Хоксуэлл пришел в замешательство.
— Вчера мы с ним случайно наткнулись друг на друга, а во время разговора он упомянул лошадок и вспомнил, что я в них прекрасно разбираюсь, вот я и согласился высказать свое мнение. — Удивление Хоксуэлла сменилось досадой. — А с какой стати я вообще пустился в объяснения? Черт, с тобой же мы дружим, верно? А это значит, не такой уж я разборчивый. По мне, так что один осел, что другой, большой разницы нет.
Упоминание о лошадях возбудило любопытство Каслфорда. Не обратив внимания на вспышку Хоксуэлла, он встал.
— Эта пара в конюшне? — И, не дожидаясь ответа, направился к двери. Может быть, ему все-таки удастся повеселиться сегодня днем.
— Проклятие, он идет, — пробормотал Хоксуэлл.

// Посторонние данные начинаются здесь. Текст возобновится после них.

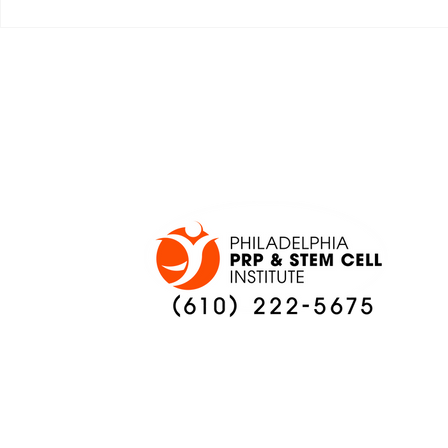
JALEN HURTS SET TO
FOOTBAL
ADAPT TO CHANGE
LOCAL C
ONCE AGAIN
PREVIEW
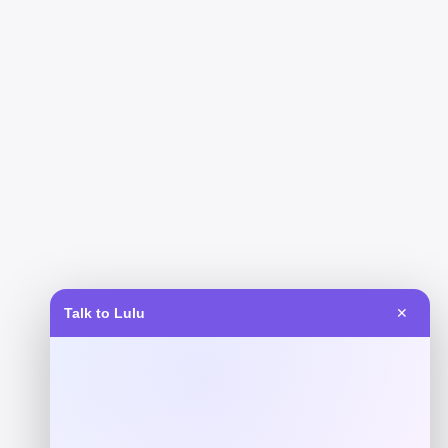
Talk to Lulu
✕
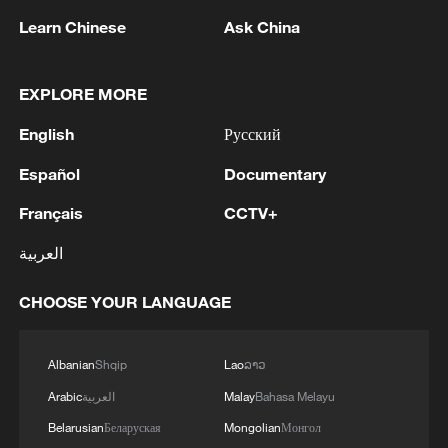
Learn Chinese
Ask China
EXPLORE MORE
English
Русский
Español
Documentary
Français
CCTV+
العربية
Robots build massive solar farm at Xinjiang's
Tarim Oilfield
CHOOSE YOUR LANGUAGE
China launches mega project to expand Yangtze
shipping
Albanian
Shqip
Lao
ລາວ
Arabic
العربية
Malay
Bahasa Melayu
China's mega dam wins major science & tech award
Belarusian
Беларуская
Mongolian
Монгол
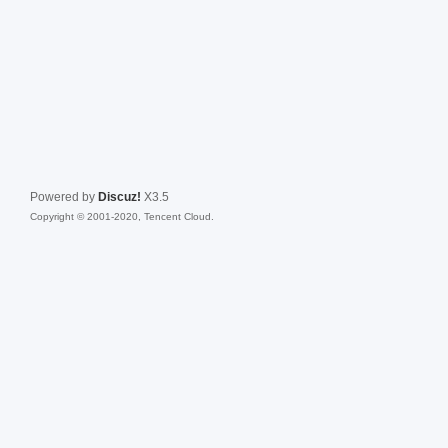
Powered by
Discuz!
X3.5
Copyright © 2001-2020, Tencent Cloud.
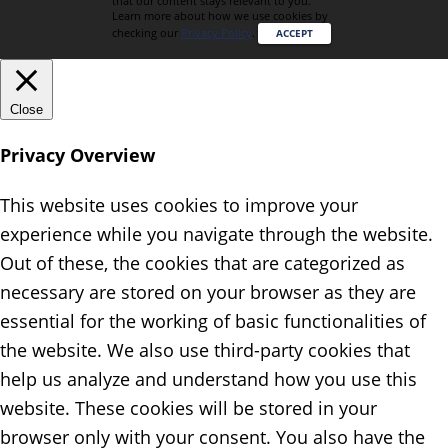
that our content stays relevant to you.
Learn more about how we use cookies by
checking our
Privacy Policy
.
ACCEPT
Close
Privacy Overview
This website uses cookies to improve your
experience while you navigate through the website.
Out of these, the cookies that are categorized as
necessary are stored on your browser as they are
essential for the working of basic functionalities of
the website. We also use third-party cookies that
help us analyze and understand how you use this
website. These cookies will be stored in your
browser only with your consent. You also have the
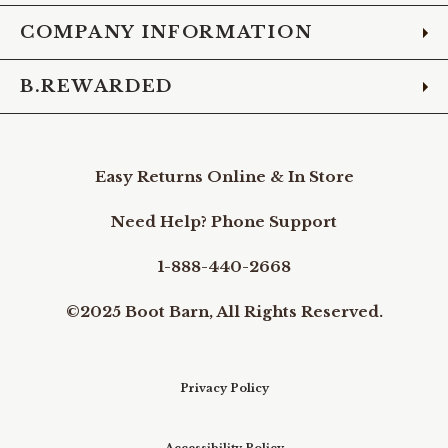
COMPANY INFORMATION
B.REWARDED
Easy Returns Online & In Store
Need Help? Phone Support
1-888-440-2668
©2025 Boot Barn, All Rights Reserved.
Privacy Policy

Каслфорд глянул во двор таверны, где как раз спешивался Латам, отвернулся и погладил по морде одного из двух только что купленных им огромных белых жеребцов. Они и в самом деле оказались великолепными и стоили каждого фунта из уплаченной за них весьма солидной суммы.
— Если ты действительно так дорожишь своей дружбой с этим мерзавцем, хотя я и не понимаю почему, скажи ему, что угрожал мне физической расправой, если я их куплю, но я тебя не послушал. Я тебя не выдам.
Хоксуэлл тяжело вздохнул.
— Я понимаю, что между вами давно нет ничего общего и вы больше не друзья, но злить его специально… Латам а вот и вы! Боюсь, мы с вами опоздали.
Латам подошел. Каслфорд едва кивнул ему. Латам увидел лошадей, побагровел и кинул на Хоксуэлла обвиняющий взгляд.
— Хоксуэлл случайно заметил меня, когда мы с владельцем ударили по рукам, — сказал Каслфорд. — Я тоже читаю объявления в «Таймс», Латам. Ты мог бы догадаться, что когда речь идет о таких конях, у тебя непременно появятся соперники.
Латам внимательно посмотрел на лошадей. Стоя в стороне, Хоксуэлл не мог видеть, что сделал Каслфорд, но выражение лица Латама мгновенно изменилось, став угрожающим, он возмущенно фыркнул и посмотрел на Каслфорда с неприкрытой ненавистью. Но в следующий же миг он успокоился и принял дружелюбный вид, улыбнувшись Хоксуэллу.
— Видимо, мне следовало шевелиться быстрее. Но уж если кто-то должен был их у меня перехватить, то с таким же успехом это может быть и Тристан.